In Ayurvedic medicine, medicines are still the real thing: disgusting colours, gritty, grainy textures, and flavours that surprise, shock and repel the senses. The doctors hand out little poly-bags filled with fine powders in varying shades of brown. Some are to be mixed into a paste with honey, some are to be taken in warm water and others in buttermilk. But these are not soluble powders. When I collect my early morning mug of buttermilk from the kitchen, I spoon in my brown powder and it floats on top. I stir, I whisk and beat until gradually little clumps of paste form and then they in turn can be broken down, so that the mixture achieves a slightly lumpy consistency rather like wallpaper-paste. It is so thick that I don’t know whether I drink it or eat it, but fortunately this early morning medicine is not totally repugnant. You just need to like the flavour of sugar, salt, chilli, pepper, garlic and something vaguely chocolatey.

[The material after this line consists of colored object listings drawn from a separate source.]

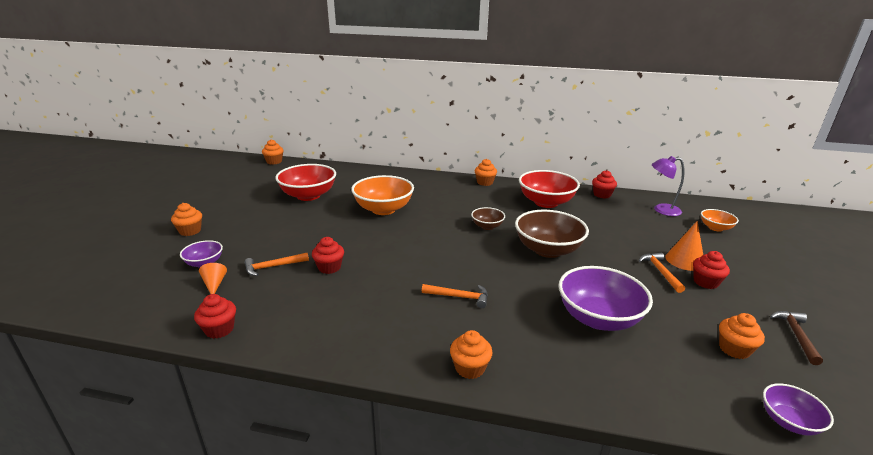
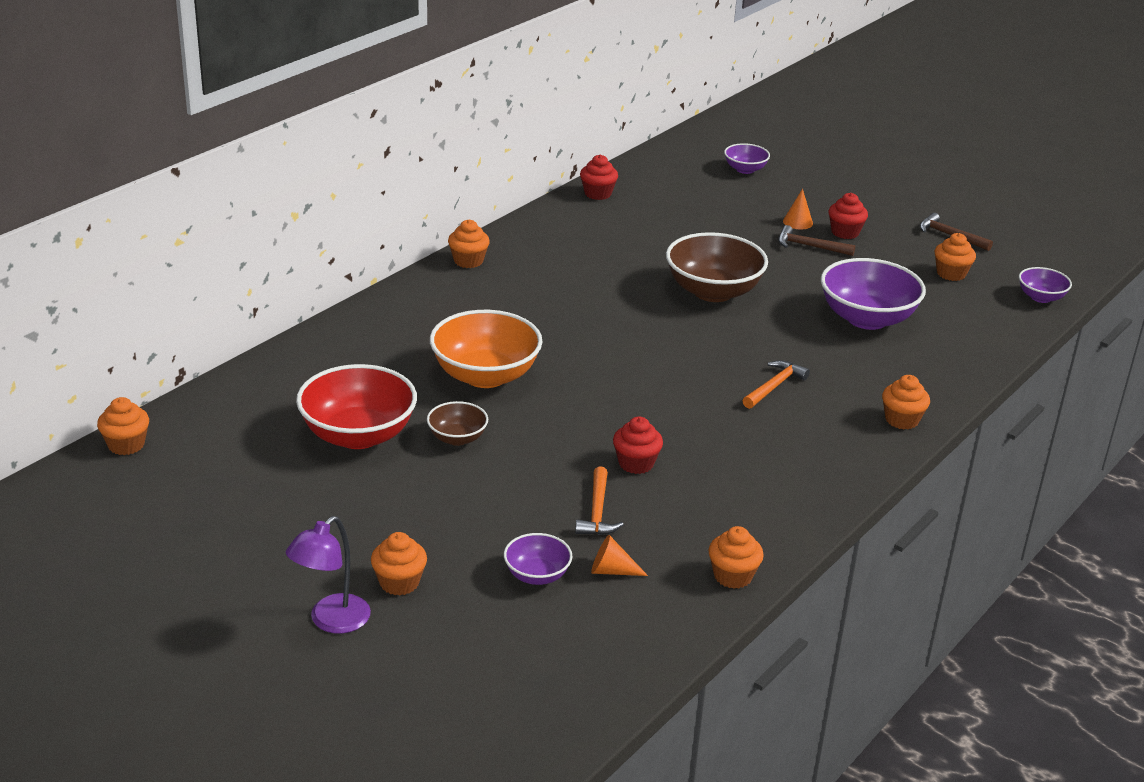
camera: 65 degrees left, 5 degrees up
red cupcake [194,294,236,339] -> orange cupcake [709,526,764,589]
brown bowl [471,207,505,230] -> brown bowl moved to [427,401,488,446]
red bowl [519,170,580,208] -> none
orange hammer [639,253,685,293] -> brown hammer [778,225,855,256]
purple lamp [652,156,684,216] -> purple lamp moved to [286,516,371,634]
orange cone [665,221,703,271] -> orange cone [783,189,813,229], size x0.64
orange bowl [701,209,739,232] -> purple bowl [724,143,770,174]

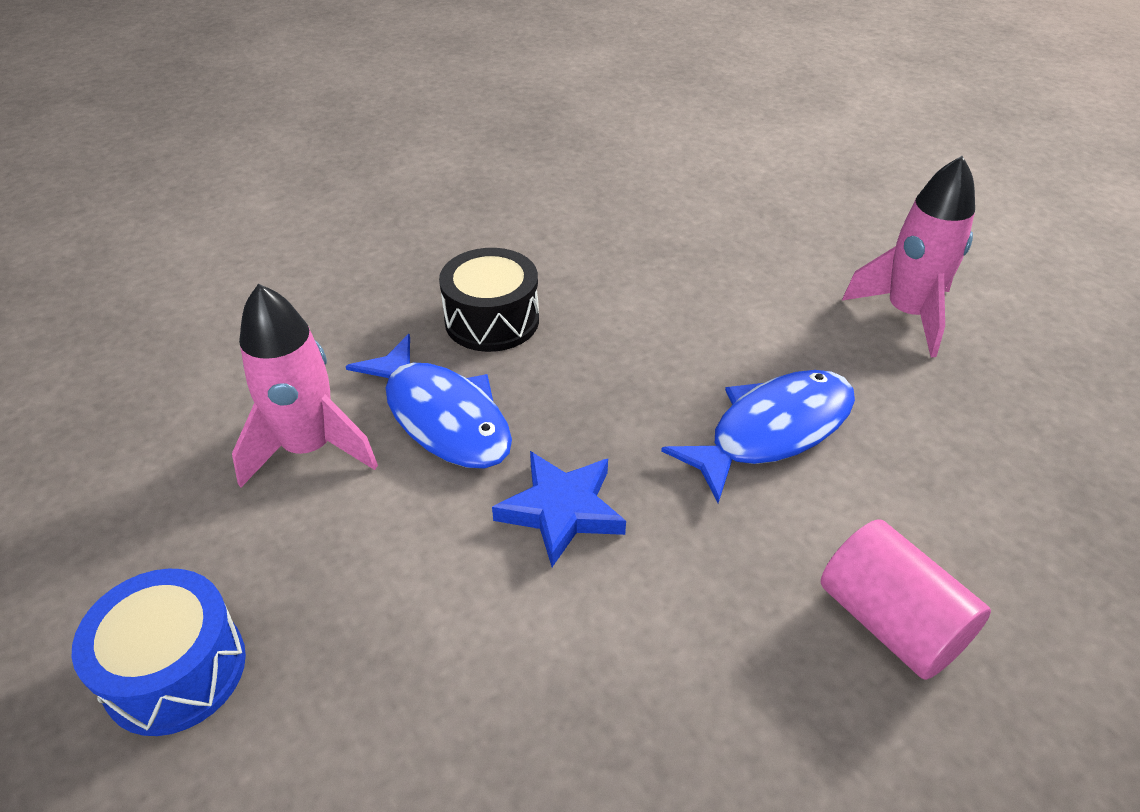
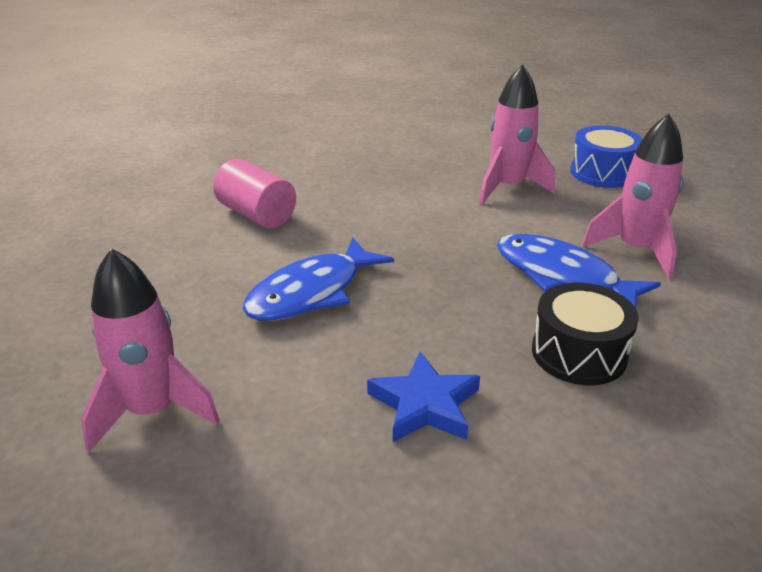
camera: 170 degrees right, 10 degrees down
blue star [492,451,626,567] -> blue star moved to [367,352,480,442]
none -> pink rocket [479,64,555,204]

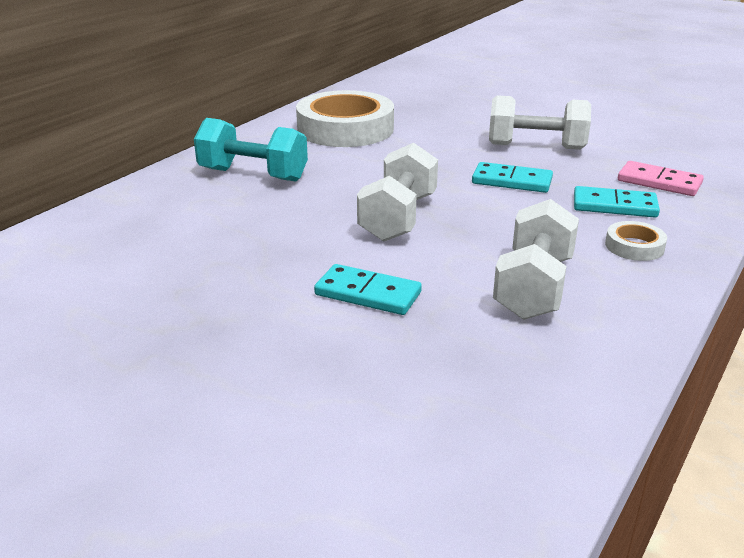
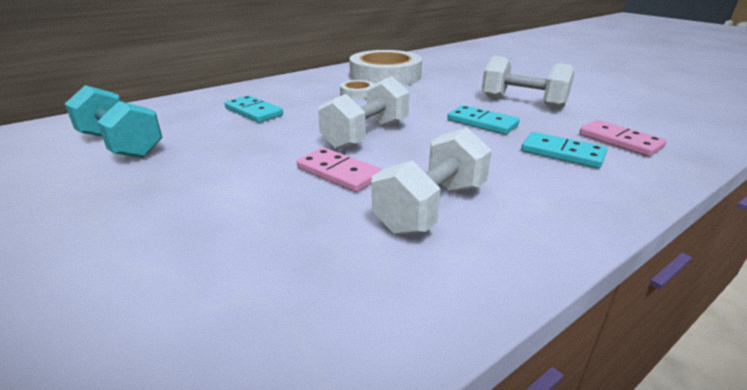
camera: 20 degrees right, 0 degrees up
turquoise dumbbell [194,118,308,182] -> turquoise dumbbell moved to [65,85,163,158]
turquoise domino [314,264,422,315] -> turquoise domino moved to [224,95,283,123]
white tape [605,221,667,261] -> white tape moved to [340,80,374,99]
none -> pink domino [297,148,382,192]

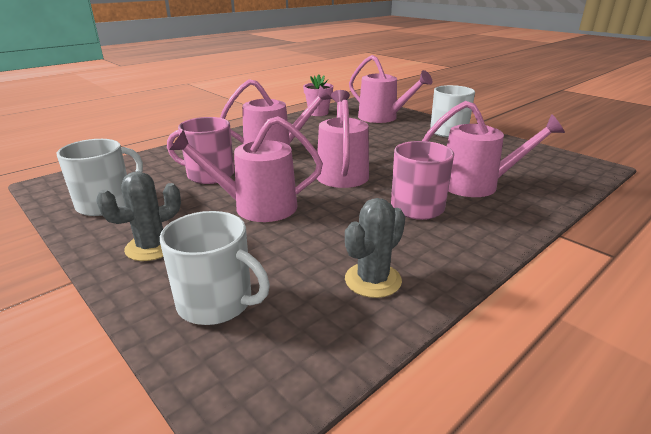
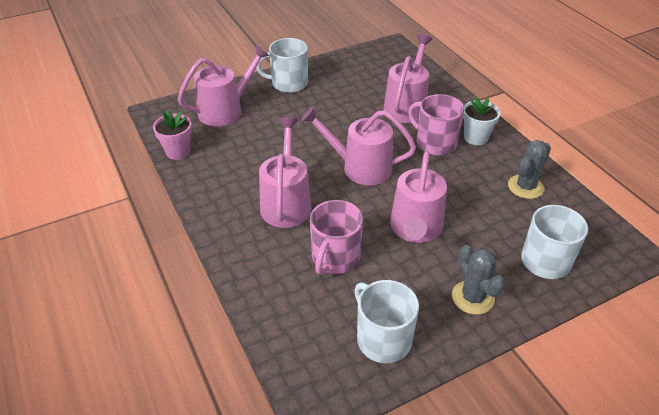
camera: 75 degrees left, 15 degrees up
grey cactus [345,198,405,298] -> grey cactus turned 75 degrees clockwise [508,140,551,199]
none -> white flower pot [463,97,501,145]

I have 6 medicines to take. One of my little tablets has to be washed down with an infusion made of roasted cumin seeds and hot water. Such infusions are commonplace, and almost every guest here can be seen walking around with a thermos of herbal tea. No “tea” of course: just hot water that is tainted faintly green by the soggy, slimy leaves that are floating in it.
But Granny knew best, because these strange potions are having a remarkable restorative and curative effect on my whole system despite the range of unfamiliar flavours and unappealing tastes. And then there was a welcome surprise when my most recent medicine  was prescribed. Not a liquid, not a powder, but a shiny blister-pack of tiny pills, one to be taken daily, at bedtime. Just when I thought the assault on my taste-buds was over, I read the small print: “Not to be swallowed.” So the treatment was clear, just let the pill dissolve in the mouth and fall asleep with the flavour on the tongue, thinking of Granny King’s wise words: “If it doesn’t taste bad it’s not going to do you any good!”